I didn’t comment. He didn’t believe that any more than I did. “When did you give Ralph Palmerston your report?”

“Listen, I don’t—”

“Come on, Ott, I don’t have to tell you how suspicious this looks. You had plenty of time to leak it to the papers. You wouldn’t even have had to walk far to try a little blackmail.”

“Blackmail! Goddamnit, are you saying I’m on the take? I’ve had my chances, plenty of them. But I don’t operate that way. That’s how come I’m still living.” He glared at me, his flaccid cheeks tightening into ridges and hollows. With more control he said, “That’s why I’m still living
here.

I believed him. Anyone with any money would have moved long ago. Even a man who doesn’t care about his surroundings would like a shower that wasn’t down the hall. “So, when did you give Ralph Palmerston your report?”

He hesitated, still glaring, then said, “The tenth.”

“That was nearly three weeks ago. Wasn’t he satisfied with it?”

“Satisfied! Christ, it was twenty pages.”

“Then how come he didn’t contact you about the other four members of Shareholders Five?”

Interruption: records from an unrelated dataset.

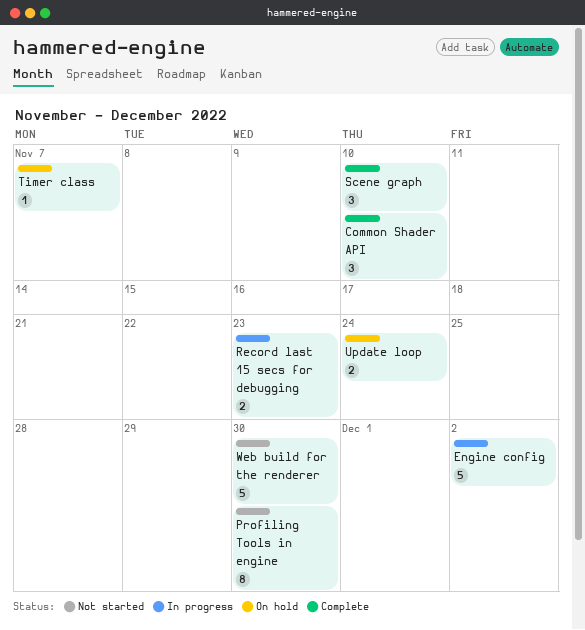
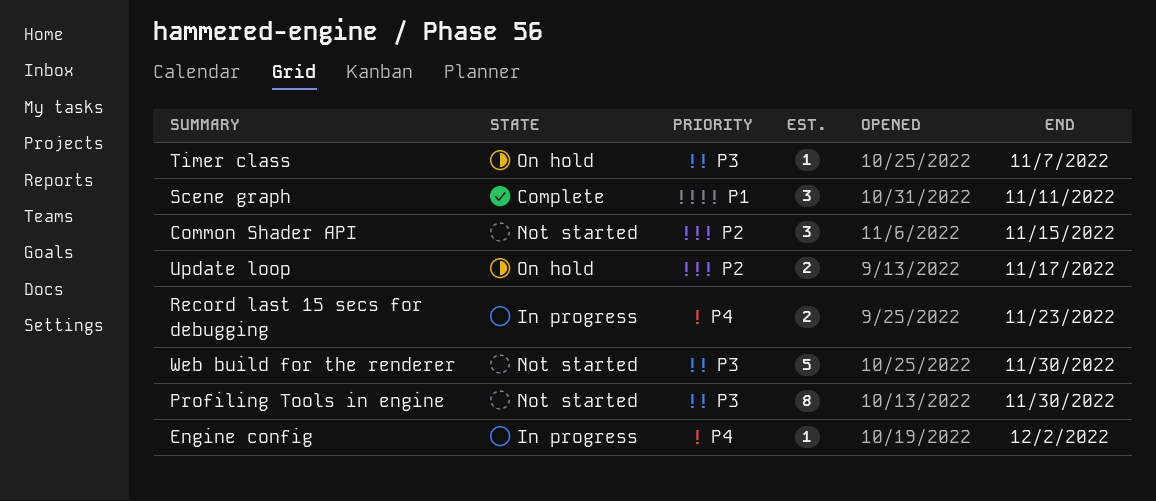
Common Shader API, status: Complete -> Not started
Common Shader API, due: Nov 10 -> Nov 15
Engine config, estimate: 5 -> 1
Scene graph, due: Nov 10 -> Nov 11
Update loop, due: Nov 24 -> Nov 17

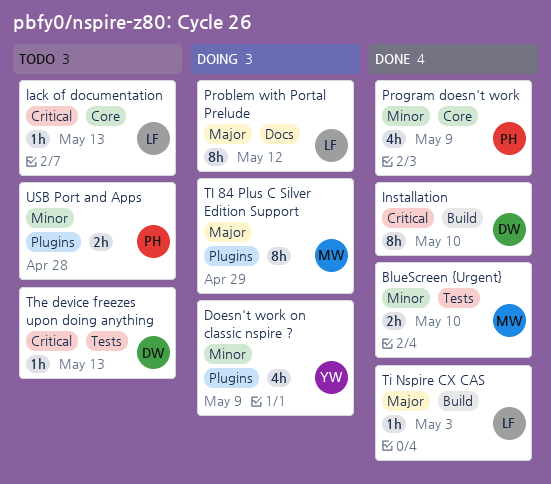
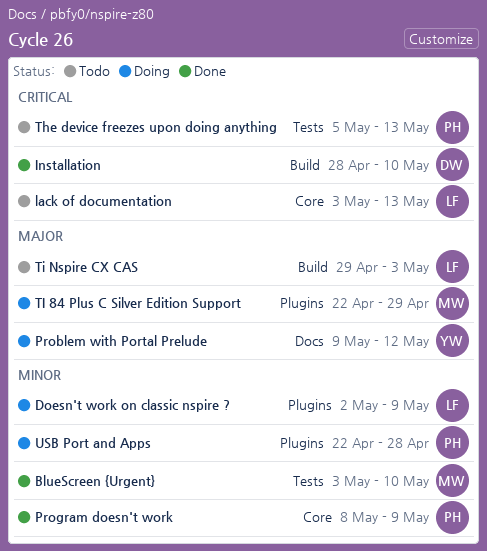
Doesn't work on classic nspire ?, owner: YW -> LF
Problem with Portal Prelude, owner: LF -> YW
The device freezes upon doing anything, owner: DW -> PH
Ti Nspire CX CAS, status: Done -> Todo
USB Port and Apps, status: Todo -> Doing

He leaned back against the desk. “Got me.”

“I don’t believe that.”

“Your privilege.”

“This is a murder—”

“Skip it, I know my rights better than you do. The Berkeley Police Department has been on me for twenty years. You better believe I know how far you can push.”

“Look—”

“Talk to me when you’ve got money in your hand.”

I turned and left, nearly stumbling over two refugee children playing a game with sticks in the hallway.

Ott was right; he knew his law. I had gotten as much as I was going to from him, at least until the discretionary fund came through. But I had been wrong in thinking that Ralph Palmerston hadn’t paid him. He’d have been paid when he handed in his report.

Even with Ott refusing to divulge more, the report itself might give me a lead to the other subjects, or to Palmerston’s intentions for them. Palmerston had no business office, so the report would probably be in his house.

I was tempted to drive up there, but I decided against it. I had left Lois Palmerston in shaky condition last night. She had been planning to take sleeping pills. Waking up a widow, a prominent widow, the day after her husband had been killed to demand to search her house would be a tricky business. Shareholders Five might well have had nothing to do with Palmerston’s murder. It could have been just another charitable gesture on his part. (Or it could have been something else.) But if it hadn’t led to his death, then the best suspect I had was Lois herself. It wouldn’t hurt to find out more about her, and to find it out from the man who had bought her her Mercedes.

I drove west toward the bay, my thoughts bouncing between Lois Palmerston, Adam Thede, Herman Ott, and Herman Ott’s two crullers. It was nine-thirty when I pulled up in front of Munsonalysis.